Copy out all the text in the material below word for word, skipping the pictures.

__Plotted data pictures__:

· · · ·

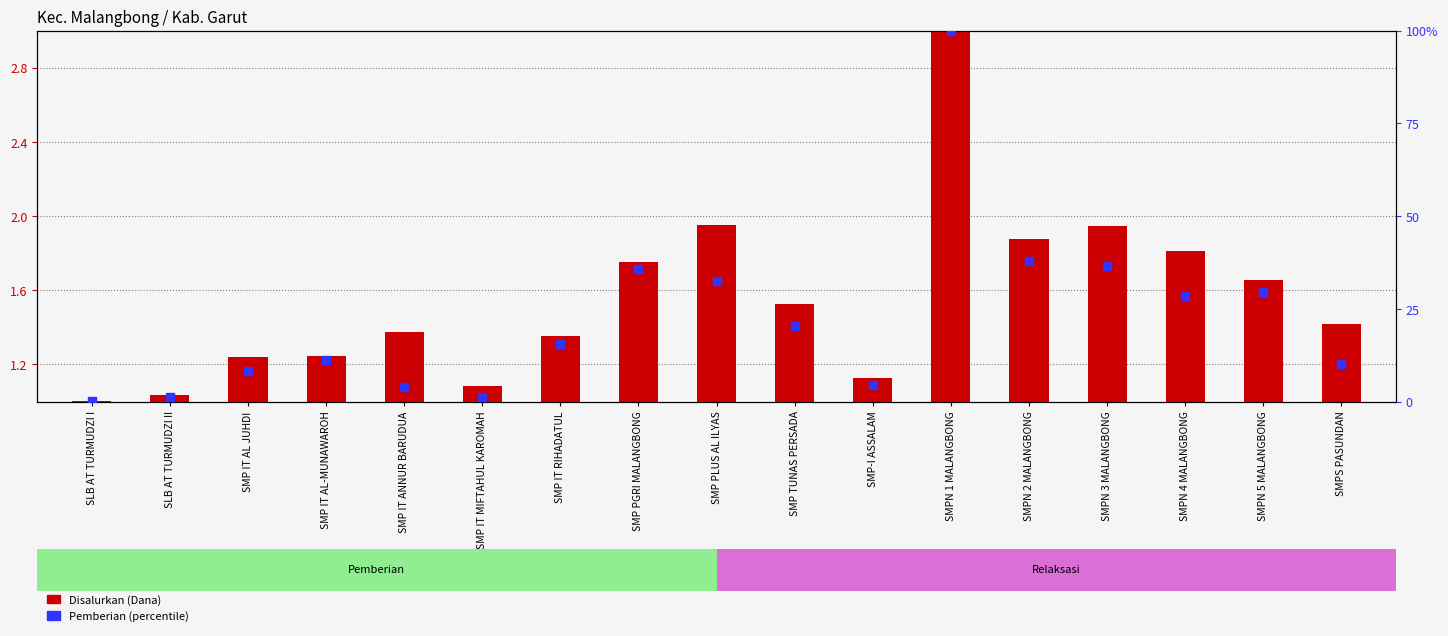

Which series has the largest Y range (max minus min)?

Pemberian (percentile)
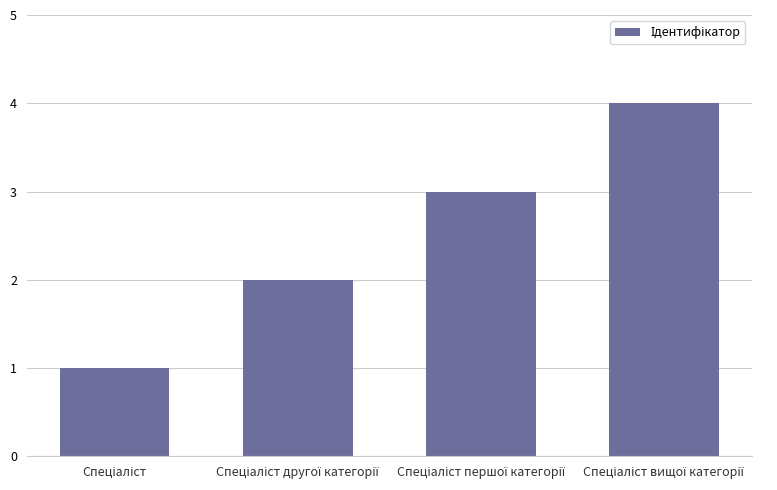

Reading left to right, what are all the values shown in this chart?

1	2	3	4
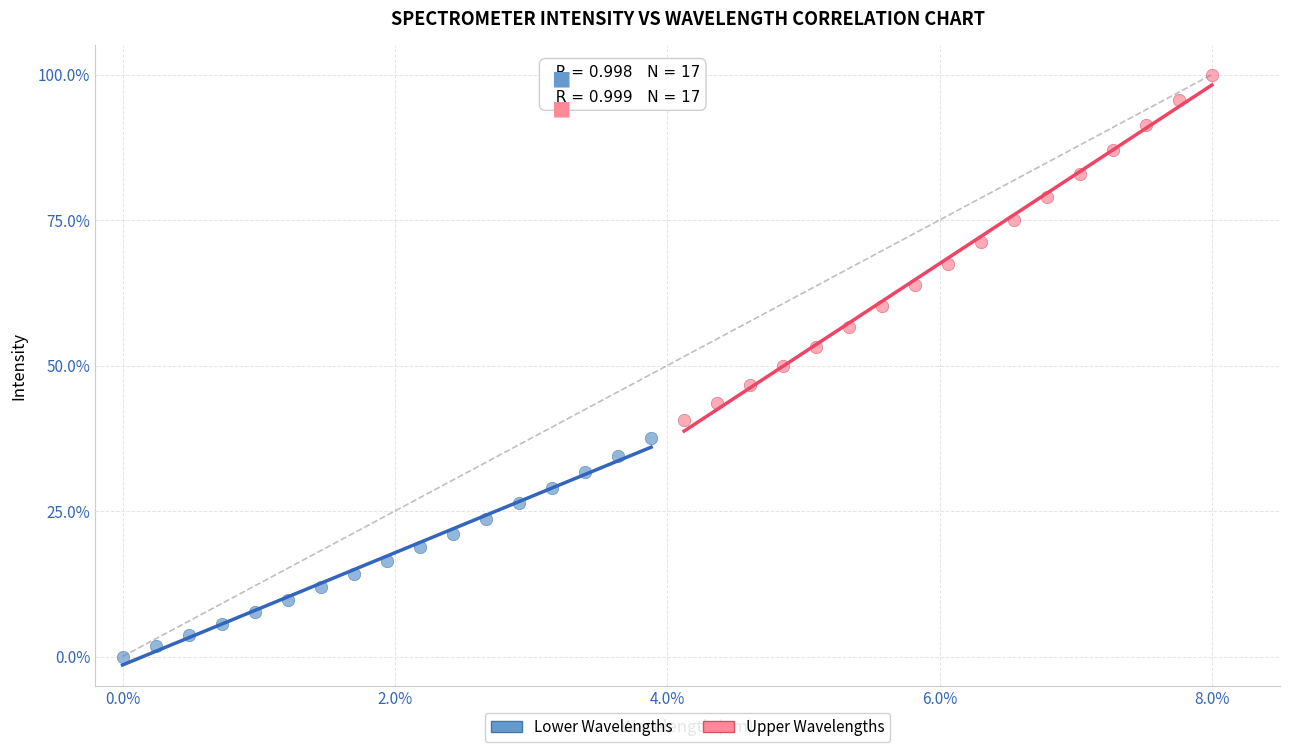

Which series contains the lowest Y value?

Lower Wavelengths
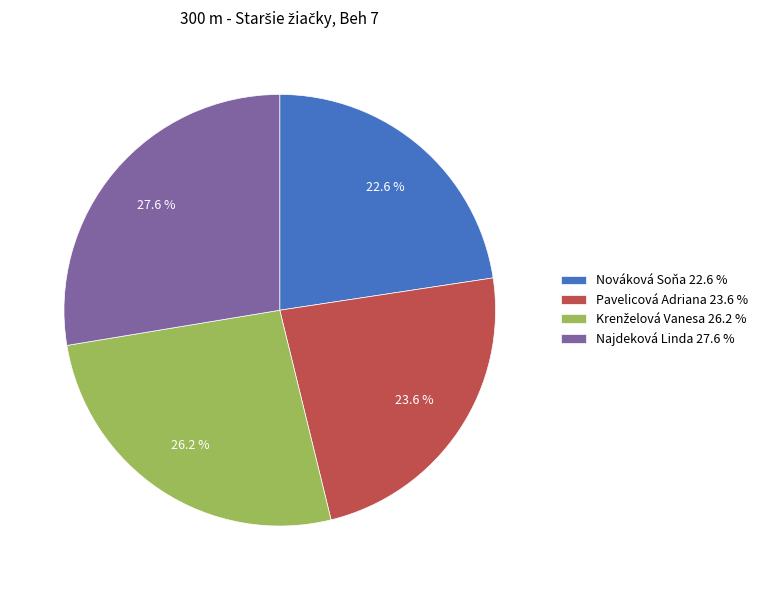

Is there any slice that represents more than half of the pie?

No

· · · ·

__Finished exercise__:
Which series has the largest Y range (max minus min)?

Pemberian (percentile)

Reading left to right, what are all the values shown in this chart?

1	2	3	4

Which series contains the lowest Y value?

Lower Wavelengths

Is there any slice that represents more than half of the pie?

No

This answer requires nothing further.